Mae Muller is here to deliver.
I’ve seen some people online noting that this song is the aural equivalent of Love Island, of a cheeky Nandos and Missguided and spray tans and Friday nights on the toon without your coat on. It’s the song that should come over the radio at 2:30 AM when you’re starting to sober up in the line at the 24-hour Maccas or the late night chippy. It’s a song for the UK that one only sees on reality shows, not the UK that shows up in historical adaptations or the Today programme. (Okay, it may also be the UK that shows up in grim ITV crime dramas, but that’s never as brightly coloured as Mae’s song. They’re always filmed in a desaturated landscape.)
And that’s not a bad thing! There’s a reason why shows like Love Island are on the air – because they are fun to watch. Do I agree with some of the toxic masculinity they reinforce? No! But do I love seeing the camaraderie between contestants like Kaz and Liberty? Yes! And to be frank, the only place we’re seeing women like this in the UK is on reality shows and on Instagram. Why not add Eurovision to that list? Why shouldn’t the nation be rallying behind a sassy, miniskirted woman who knows how to market herself on social media? Because it’s not like the official representatives of the UK are doing a great job!t
Listen, the UK is a grim place right now. There’s a cost of living crisis, exacerbated by Brexit. Teachers, doctors, and post office carriers are among those (rightly) striking for higher wages. The government has cut public services to the bone, and doesn’t seem particularly interested in doing much of anything right now except fanning the flames of a culture war and demonising trans people. And yes, it’s been rainy and grey for most of winter.

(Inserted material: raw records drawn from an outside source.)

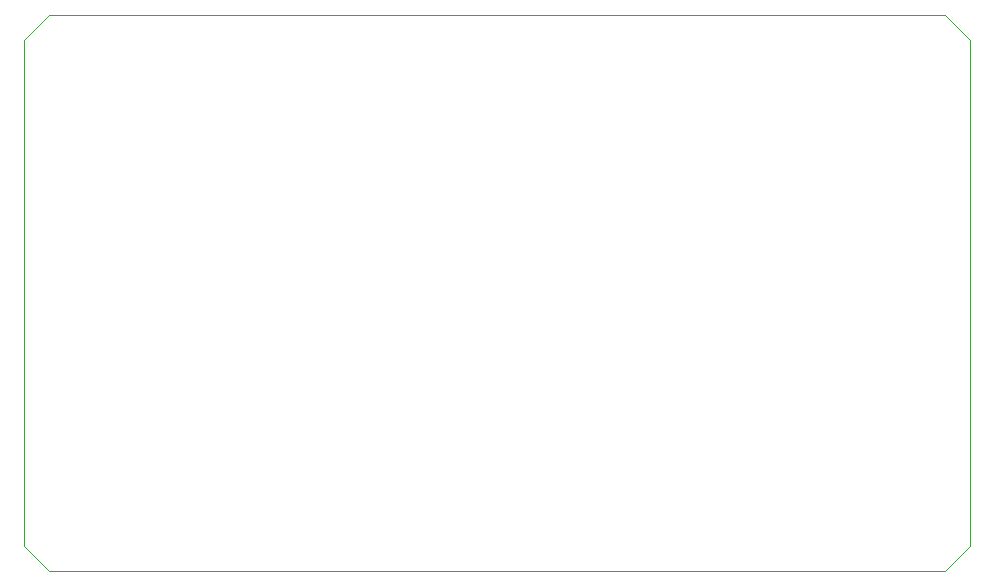
<source format=gbr>
%TF.GenerationSoftware,KiCad,Pcbnew,8.0.4*%
%TF.CreationDate,2024-07-23T21:16:43+01:00*%
%TF.ProjectId,8_Way_Relay_Board,385f5761-795f-4526-956c-61795f426f61,V1*%
%TF.SameCoordinates,Original*%
%TF.FileFunction,Profile,NP*%
%FSLAX46Y46*%
G04 Gerber Fmt 4.6, Leading zero omitted, Abs format (unit mm)*
G04 Created by KiCad (PCBNEW 8.0.4) date 2024-07-23 21:16:43*
%MOMM*%
%LPD*%
G01*
G04 APERTURE LIST*
%TA.AperFunction,Profile*%
%ADD10C,0.100000*%
%TD*%
G04 APERTURE END LIST*
D10*
X63906400Y-49987200D02*
X66040000Y-47853600D01*
X63906400Y-92862400D02*
X66040000Y-94996000D01*
X141833600Y-94996000D02*
X143967200Y-92862400D01*
X141884400Y-47904400D02*
X144018000Y-50038000D01*
X141833600Y-94996000D02*
X66040000Y-94996000D01*
X66040000Y-47853600D02*
X141884400Y-47904400D01*
X63906400Y-92862400D02*
X63906400Y-49987200D01*
X144018000Y-50038000D02*
X143967200Y-92862400D01*
M02*

</source>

Can you blame us for wanting a little bit of joy? And if that means lustily singing along when Mae Muller talks about trashing a Mercedes Benz, I am there for it.
Is Mae going to win? No. Is she going to put on a hell of a show? Yes. And that’s perhaps the best situation for the UK right now. As a nation, we’re primed for Eurovision. We’re a bit drunk on our post-Sam Ryder success. If it continues, we’re going to get into the cycle of people associating success in Eurovision with winning, instead of success in Eurovision meaning that Europe’s fallen in love with the representative of the UK. We need to reset our national mentality from Eurovision as contest to Eurovision as party, and a fun song plus a fun show plus a clear runaway winner (Loreen? Kaarijaa?) may just be the thing that helps us do that.